’Ministerie gebruikt ondeugdelijke bloedtest’
Het ministerie van Verkeer en Waterstaat moet een medische test die wordt gebruikt om bij mensen alcoholmisbruik aan te tonen, herzien. Het gaat om een bloedmonster bij mensen van wie wordt onderzocht of hun rijbewijs ongeldig moet worden verklaard. Ten onrechte, meent een aantal deskundigen.
G. Meerkerk, onderzoeker bij het Instituut voor Onderzoek naar Leefwijzen en Verslaving (IVO) in Rotterdam, en de advocaten L. Kabel en W. Zwiers betogen in het Nederlands Juristenblad dat het laboratoriumonderzoek van het bloed niet voldoet.
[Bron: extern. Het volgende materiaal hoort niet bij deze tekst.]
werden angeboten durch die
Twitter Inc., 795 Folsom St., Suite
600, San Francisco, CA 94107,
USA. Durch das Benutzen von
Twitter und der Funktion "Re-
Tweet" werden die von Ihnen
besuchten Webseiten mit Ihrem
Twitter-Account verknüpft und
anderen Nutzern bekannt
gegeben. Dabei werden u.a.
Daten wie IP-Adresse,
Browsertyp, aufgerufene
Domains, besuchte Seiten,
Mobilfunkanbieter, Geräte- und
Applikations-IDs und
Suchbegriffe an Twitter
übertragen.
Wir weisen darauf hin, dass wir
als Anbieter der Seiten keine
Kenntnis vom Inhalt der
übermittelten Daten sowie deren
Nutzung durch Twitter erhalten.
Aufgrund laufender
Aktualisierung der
Als het bloed een bepaalde waarde CDT (carbohydraat–deficiënt transferrine) vertoont, gaan de onderzoeker en de bestuursrechter er nu van uit dat dat op overmatig alcoholgebruik duidt.
De deskundigen schrijven dat ze hierin te ver gaan. De afwijking in het bloed kan ook andere oorzaken hebben, zoals een bepaalde leveraandoening, of ze kan genetisch bepaald zijn. De hoge CDT–waarde kan daarom alleen duiden op „slechts een vermoeden van alcoholmisbruik en kan niet als enig argument worden gebruikt om te concluderen dat er sprake is van alcoholmisbruik".
Psychiaters die het ministerie van Verkeer en Waterstaat inschakelt om de rijgeschiktheid van iemand te onderzoeken, maken gebruik van de medische test. Naast het laboratoriumonderzoek volgt ook een psychiatrisch en lichamelijk onderzoek. De bevindingen van de psychiater gaan naar het ministerie en op basis daarvan wordt bepaald of van die persoon het rijbewijs ongeldig moet worden verklaard. Dat geldt voor een periode van minimaal een jaar.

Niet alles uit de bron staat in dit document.